▸ **WORK TO BE COMPLETED**
Copy the data exactly; pictures stay out of the copy.

▸ **Segmentation dataset excerpts**

☆ ☆ ☆ ☆ ☆ ☆ ☆

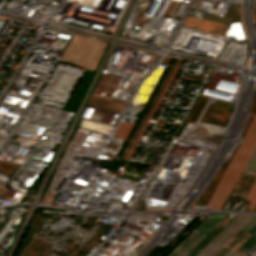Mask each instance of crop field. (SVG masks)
Returning <instances> with one entry per match:
<instances>
[{
	"label": "crop field",
	"mask_w": 256,
	"mask_h": 256,
	"mask_svg": "<svg viewBox=\"0 0 256 256\" xmlns=\"http://www.w3.org/2000/svg\"><path fill=\"white\" fill-rule=\"evenodd\" d=\"M252 218L248 215H236L196 256H214Z\"/></svg>",
	"instance_id": "1"
},
{
	"label": "crop field",
	"mask_w": 256,
	"mask_h": 256,
	"mask_svg": "<svg viewBox=\"0 0 256 256\" xmlns=\"http://www.w3.org/2000/svg\"><path fill=\"white\" fill-rule=\"evenodd\" d=\"M227 214H211L168 256H185L203 237H205Z\"/></svg>",
	"instance_id": "2"
},
{
	"label": "crop field",
	"mask_w": 256,
	"mask_h": 256,
	"mask_svg": "<svg viewBox=\"0 0 256 256\" xmlns=\"http://www.w3.org/2000/svg\"><path fill=\"white\" fill-rule=\"evenodd\" d=\"M256 131V116L254 117L244 139L243 142L240 144V146L238 147V149L236 150L232 160L230 161L227 169L225 170L221 180L219 181L208 205L206 208H211L213 209L216 202L218 201L222 191L224 190L228 180L230 179L234 169L236 168L240 158L242 157L247 145L249 144L254 132Z\"/></svg>",
	"instance_id": "3"
},
{
	"label": "crop field",
	"mask_w": 256,
	"mask_h": 256,
	"mask_svg": "<svg viewBox=\"0 0 256 256\" xmlns=\"http://www.w3.org/2000/svg\"><path fill=\"white\" fill-rule=\"evenodd\" d=\"M231 19L206 14L203 20L188 16L185 27L223 36Z\"/></svg>",
	"instance_id": "4"
},
{
	"label": "crop field",
	"mask_w": 256,
	"mask_h": 256,
	"mask_svg": "<svg viewBox=\"0 0 256 256\" xmlns=\"http://www.w3.org/2000/svg\"><path fill=\"white\" fill-rule=\"evenodd\" d=\"M254 147H256V132H255L250 144L248 145L243 157L241 158L237 168L235 169L231 179L229 180L225 190L223 191L215 209H221L222 208L228 194L230 193V191H231L232 187L234 186L235 182L237 181V179H238L243 167L245 166L246 162L248 161V159H249V157L252 153L251 151H253Z\"/></svg>",
	"instance_id": "5"
},
{
	"label": "crop field",
	"mask_w": 256,
	"mask_h": 256,
	"mask_svg": "<svg viewBox=\"0 0 256 256\" xmlns=\"http://www.w3.org/2000/svg\"><path fill=\"white\" fill-rule=\"evenodd\" d=\"M242 231L251 234V236L244 242V244L238 249V251L244 253L255 241H256V219H252L243 229ZM255 234V235H254ZM245 233L239 232L235 238H233L227 246L233 247L243 236ZM254 235V237H252ZM256 244V242L245 252V254Z\"/></svg>",
	"instance_id": "6"
},
{
	"label": "crop field",
	"mask_w": 256,
	"mask_h": 256,
	"mask_svg": "<svg viewBox=\"0 0 256 256\" xmlns=\"http://www.w3.org/2000/svg\"><path fill=\"white\" fill-rule=\"evenodd\" d=\"M243 172L256 175V148L247 162ZM245 199L252 200L248 209L254 210L256 206V181L252 185Z\"/></svg>",
	"instance_id": "7"
},
{
	"label": "crop field",
	"mask_w": 256,
	"mask_h": 256,
	"mask_svg": "<svg viewBox=\"0 0 256 256\" xmlns=\"http://www.w3.org/2000/svg\"><path fill=\"white\" fill-rule=\"evenodd\" d=\"M222 227L216 226L204 239H202L186 256L197 254L220 230Z\"/></svg>",
	"instance_id": "8"
},
{
	"label": "crop field",
	"mask_w": 256,
	"mask_h": 256,
	"mask_svg": "<svg viewBox=\"0 0 256 256\" xmlns=\"http://www.w3.org/2000/svg\"><path fill=\"white\" fill-rule=\"evenodd\" d=\"M131 126V123L121 121L113 136L125 139Z\"/></svg>",
	"instance_id": "9"
},
{
	"label": "crop field",
	"mask_w": 256,
	"mask_h": 256,
	"mask_svg": "<svg viewBox=\"0 0 256 256\" xmlns=\"http://www.w3.org/2000/svg\"><path fill=\"white\" fill-rule=\"evenodd\" d=\"M180 61H181V59L178 61V63H177V65H176V67H175V69H174V71H173V73H172V75H171V77H170V79H169V81H168V83H167V85H166V87H165V89H164V91H163L162 95L160 96V98H159V100H158L157 104L155 105V107H154V109H153L152 113L150 114L149 118L147 119V121H146V123H145L144 127L142 128V130H141V132H140V134L142 133L143 129L146 127V125H147V123H148L149 119L151 118V116H152V114H153V112H154V110H155L156 106L158 105L159 101L161 100L162 96L164 95V93H165V91H166V89H167V87H168V85H169L170 81L172 80V78H173L174 74H175V73H176V71H177V68H178V66H179V64H180ZM140 134L138 135V137H137V139H136L135 143L133 144V146H132L131 150L129 151V153H128L127 157H126V160L128 159L129 154H130V153H131V151L133 150V148H134V146H135V144H136V142H137V140H138V138H139ZM141 135H142V134H141ZM140 137H141V136H140Z\"/></svg>",
	"instance_id": "10"
},
{
	"label": "crop field",
	"mask_w": 256,
	"mask_h": 256,
	"mask_svg": "<svg viewBox=\"0 0 256 256\" xmlns=\"http://www.w3.org/2000/svg\"><path fill=\"white\" fill-rule=\"evenodd\" d=\"M216 256H241V255L224 247Z\"/></svg>",
	"instance_id": "11"
},
{
	"label": "crop field",
	"mask_w": 256,
	"mask_h": 256,
	"mask_svg": "<svg viewBox=\"0 0 256 256\" xmlns=\"http://www.w3.org/2000/svg\"><path fill=\"white\" fill-rule=\"evenodd\" d=\"M246 236H248V237H249V235H248V234H246ZM243 239H245V240H246V239H247V237H245V236H244V237H243ZM239 242H240V243H242V242H244V240H242V239H241ZM236 245H237V246H240V244H239V243H237ZM233 248H234V249H236L237 247H236V246H234Z\"/></svg>",
	"instance_id": "12"
},
{
	"label": "crop field",
	"mask_w": 256,
	"mask_h": 256,
	"mask_svg": "<svg viewBox=\"0 0 256 256\" xmlns=\"http://www.w3.org/2000/svg\"><path fill=\"white\" fill-rule=\"evenodd\" d=\"M254 6H256V2L254 3ZM253 14L256 15V9H255V8H254V10H253Z\"/></svg>",
	"instance_id": "13"
}]
</instances>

☆ ☆ ☆ ☆ ☆ ☆ ☆

▸ **TASK OUTPUT**
Mask each instance of crop field. (SVG masks)
Returning <instances> with one entry per match:
<instances>
[{
	"label": "crop field",
	"mask_w": 256,
	"mask_h": 256,
	"mask_svg": "<svg viewBox=\"0 0 256 256\" xmlns=\"http://www.w3.org/2000/svg\"><path fill=\"white\" fill-rule=\"evenodd\" d=\"M252 218L248 215H236L196 256H214Z\"/></svg>",
	"instance_id": "1"
},
{
	"label": "crop field",
	"mask_w": 256,
	"mask_h": 256,
	"mask_svg": "<svg viewBox=\"0 0 256 256\" xmlns=\"http://www.w3.org/2000/svg\"><path fill=\"white\" fill-rule=\"evenodd\" d=\"M227 214H211L168 256H185L203 237H205Z\"/></svg>",
	"instance_id": "2"
},
{
	"label": "crop field",
	"mask_w": 256,
	"mask_h": 256,
	"mask_svg": "<svg viewBox=\"0 0 256 256\" xmlns=\"http://www.w3.org/2000/svg\"><path fill=\"white\" fill-rule=\"evenodd\" d=\"M256 131V116L254 117L244 139L243 142L240 144V146L238 147V149L236 150L232 160L230 161L227 169L225 170L221 180L219 181L208 205L206 208H211L213 209L216 202L218 201L222 191L224 190L228 180L230 179L234 169L236 168L240 158L242 157L247 145L249 144L254 132Z\"/></svg>",
	"instance_id": "3"
},
{
	"label": "crop field",
	"mask_w": 256,
	"mask_h": 256,
	"mask_svg": "<svg viewBox=\"0 0 256 256\" xmlns=\"http://www.w3.org/2000/svg\"><path fill=\"white\" fill-rule=\"evenodd\" d=\"M231 19L206 14L203 20L188 16L185 27L223 36Z\"/></svg>",
	"instance_id": "4"
},
{
	"label": "crop field",
	"mask_w": 256,
	"mask_h": 256,
	"mask_svg": "<svg viewBox=\"0 0 256 256\" xmlns=\"http://www.w3.org/2000/svg\"><path fill=\"white\" fill-rule=\"evenodd\" d=\"M254 147H256V132H255L250 144L248 145L243 157L241 158L237 168L235 169L231 179L229 180L225 190L223 191L215 209H221L222 208L228 194L230 193V191H231L232 187L234 186L235 182L237 181V179H238L243 167L245 166L246 162L248 161V159H249V157L252 153L251 151H253Z\"/></svg>",
	"instance_id": "5"
},
{
	"label": "crop field",
	"mask_w": 256,
	"mask_h": 256,
	"mask_svg": "<svg viewBox=\"0 0 256 256\" xmlns=\"http://www.w3.org/2000/svg\"><path fill=\"white\" fill-rule=\"evenodd\" d=\"M242 231L251 234V236L244 242V244L238 249V251L244 253L255 241H256V219H252L243 229ZM255 234V235H254ZM245 233L239 232L235 238H233L227 246L233 247L243 236ZM254 235V237H252ZM256 244V242L245 252V254Z\"/></svg>",
	"instance_id": "6"
},
{
	"label": "crop field",
	"mask_w": 256,
	"mask_h": 256,
	"mask_svg": "<svg viewBox=\"0 0 256 256\" xmlns=\"http://www.w3.org/2000/svg\"><path fill=\"white\" fill-rule=\"evenodd\" d=\"M243 172L256 175V148L247 162ZM245 199L252 200L248 209L254 210L256 206V181L252 185Z\"/></svg>",
	"instance_id": "7"
},
{
	"label": "crop field",
	"mask_w": 256,
	"mask_h": 256,
	"mask_svg": "<svg viewBox=\"0 0 256 256\" xmlns=\"http://www.w3.org/2000/svg\"><path fill=\"white\" fill-rule=\"evenodd\" d=\"M222 227L216 226L204 239H202L186 256L197 254L220 230Z\"/></svg>",
	"instance_id": "8"
},
{
	"label": "crop field",
	"mask_w": 256,
	"mask_h": 256,
	"mask_svg": "<svg viewBox=\"0 0 256 256\" xmlns=\"http://www.w3.org/2000/svg\"><path fill=\"white\" fill-rule=\"evenodd\" d=\"M131 126V123L121 121L113 136L125 139Z\"/></svg>",
	"instance_id": "9"
},
{
	"label": "crop field",
	"mask_w": 256,
	"mask_h": 256,
	"mask_svg": "<svg viewBox=\"0 0 256 256\" xmlns=\"http://www.w3.org/2000/svg\"><path fill=\"white\" fill-rule=\"evenodd\" d=\"M180 61H181V59L178 61V63H177V65H176V67H175V69H174V71H173V73H172V75H171V77H170V79H169V81H168V83H167V85H166V87H165V89H164V91H163L162 95L160 96V98H159V100H158L157 104L155 105V107H154V109H153L152 113L150 114L149 118L147 119V121H146V123H145L144 127L142 128V130H141V132H140V134L142 133L143 129L146 127V125H147V123H148L149 119L151 118V116H152V114H153V112H154V110H155L156 106L158 105L159 101L161 100L162 96L164 95V93H165V91H166V89H167V87H168V85H169L170 81L172 80V78H173L174 74H175V73H176V71H177V68H178V66H179V64H180ZM140 134L138 135V137H137V139H136L135 143L133 144V146H132L131 150L129 151V153H128L127 157H126V160L128 159L129 154H130V153H131V151L133 150V148H134V146H135V144H136V142H137V140H138V138H139ZM141 135H142V134H141ZM140 137H141V136H140Z\"/></svg>",
	"instance_id": "10"
},
{
	"label": "crop field",
	"mask_w": 256,
	"mask_h": 256,
	"mask_svg": "<svg viewBox=\"0 0 256 256\" xmlns=\"http://www.w3.org/2000/svg\"><path fill=\"white\" fill-rule=\"evenodd\" d=\"M216 256H241V255L224 247Z\"/></svg>",
	"instance_id": "11"
},
{
	"label": "crop field",
	"mask_w": 256,
	"mask_h": 256,
	"mask_svg": "<svg viewBox=\"0 0 256 256\" xmlns=\"http://www.w3.org/2000/svg\"><path fill=\"white\" fill-rule=\"evenodd\" d=\"M246 236H248V237H249V235H248V234H246ZM243 239H245V240H246V239H247V237H245V236H244V237H243ZM239 242H240V243H242V242H244V240H242V239H241ZM236 245H237V246H240V244H239V243H237ZM233 248H234V249H236L237 247H236V246H234Z\"/></svg>",
	"instance_id": "12"
},
{
	"label": "crop field",
	"mask_w": 256,
	"mask_h": 256,
	"mask_svg": "<svg viewBox=\"0 0 256 256\" xmlns=\"http://www.w3.org/2000/svg\"><path fill=\"white\" fill-rule=\"evenodd\" d=\"M254 6H256V2L254 3ZM253 14L256 15V9H255V8H254V10H253Z\"/></svg>",
	"instance_id": "13"
}]
</instances>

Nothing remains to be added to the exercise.